Intra-individual participant similarity and variation in CPAK alignment is an important issue in current practices and considerations in preoperative planning for TKA. Hip and knee reconstruction surgeons typically rely on the alignment of the contralateral knee to inform potential CPAK zone determination for the affected knee undergoing TKA. However, data from this study suggests a significant discrepancy within individual participants. The concordance rate for CPAK type was only 56.4% for men and 55.4% for women. These findings necessitate a more comprehensive approach to preoperative planning for bone cuts during TKA. This approach should integrate three key factors, the CPAK alignment of the affected knee, the CPAK alignment of the contralateral knee, and the most prevalent CPAK type observed in the patient’s geographical location.
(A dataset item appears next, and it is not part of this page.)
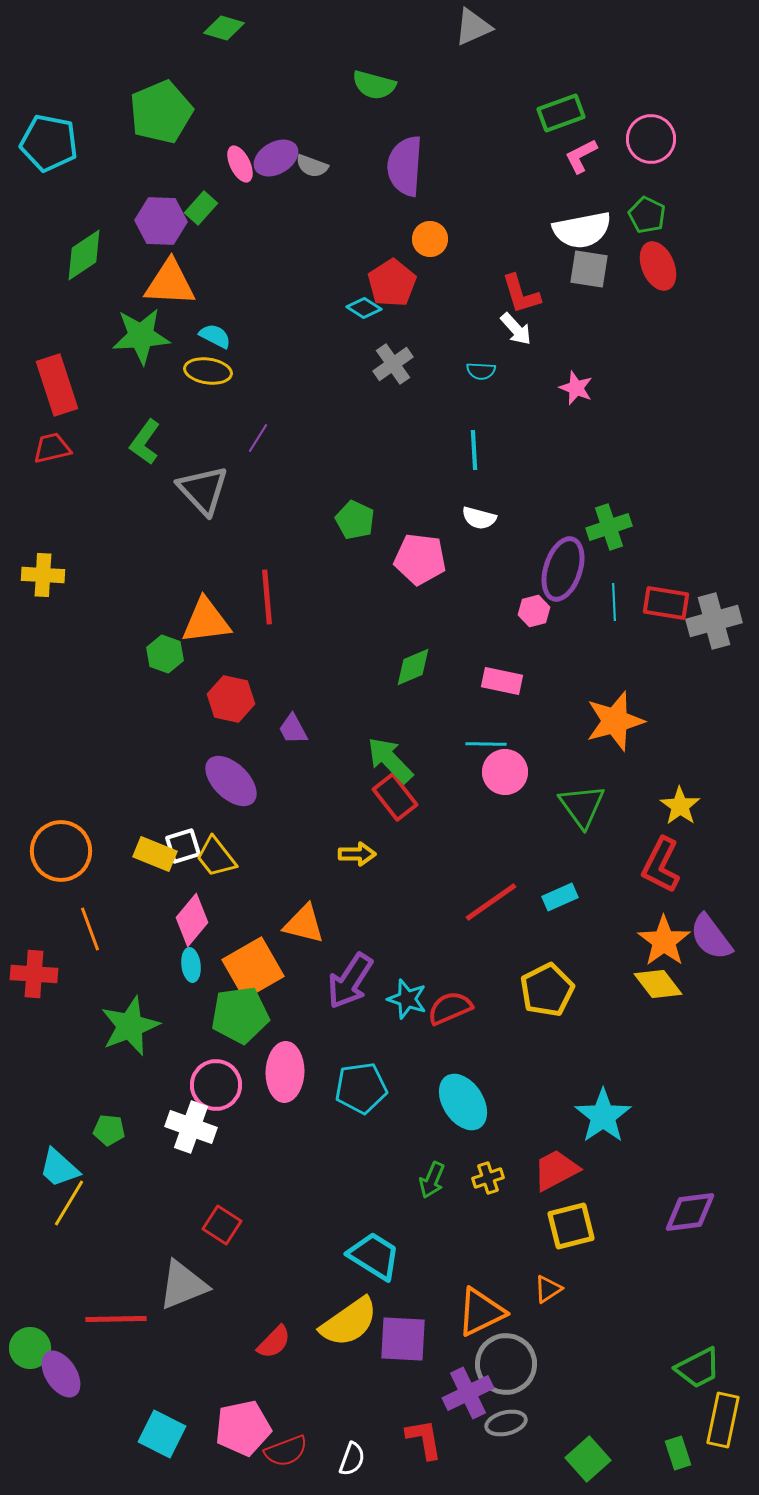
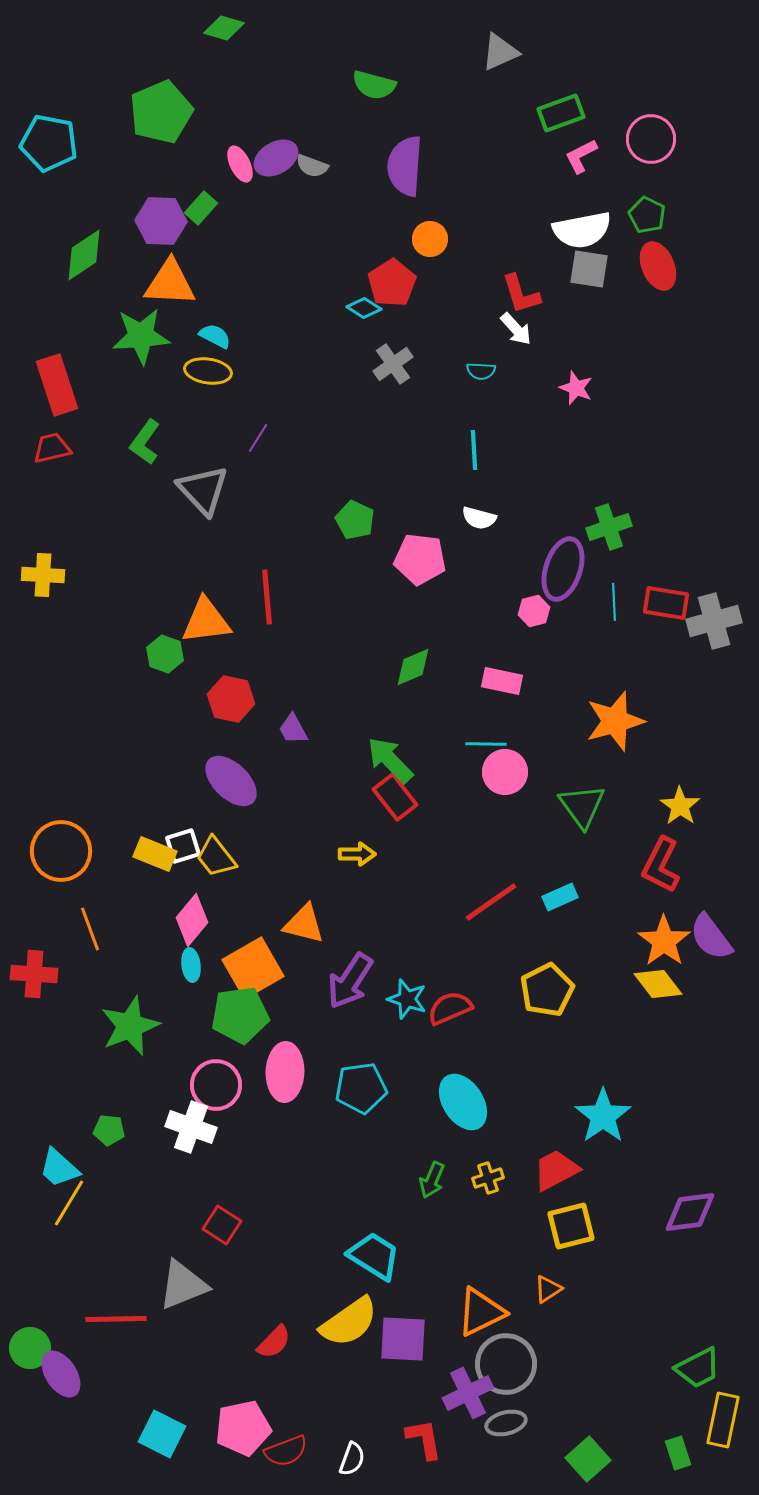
gray triangle at (473, 27): moved 27 px right, 25 px down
By considering all three factors, surgeons can make a more informed decision regarding bone cut placement during TKA.

Several previous studies investigated the CPAK distribution at a single institution [11, 15,16,17,18,19,20, 22]. In contrast, this study examined data from two centers: a tertiary care hospital and an urban general hospital. This broader scope likely provides a more representative picture of the overall distribution. However, this study had several limitations. First, although it had a larger sample population than previous study demonstrating the existence of constitutional varus [23], the power analysis may not have been sufficient to represent the overall phenotype of CPAK in our population. Second, this study lacked a comparison group of osteoarthritic knees undergoing TKA. Additionally, the prevalence of CPAK may differ across different countries. Orthopedic surgeons should validate the applicability of this concept to osteoarthritis knee patients undergoing TKA in their own countries. Third, MacDessi found a similar distribution of CPAK in young adults and OA knees [11]. This suggests that the results of CPAK in this study could be used for planning bone cuts in TKA. However, future studies are needed to determine the exact changes in CPAK over different time intervals in individual patients.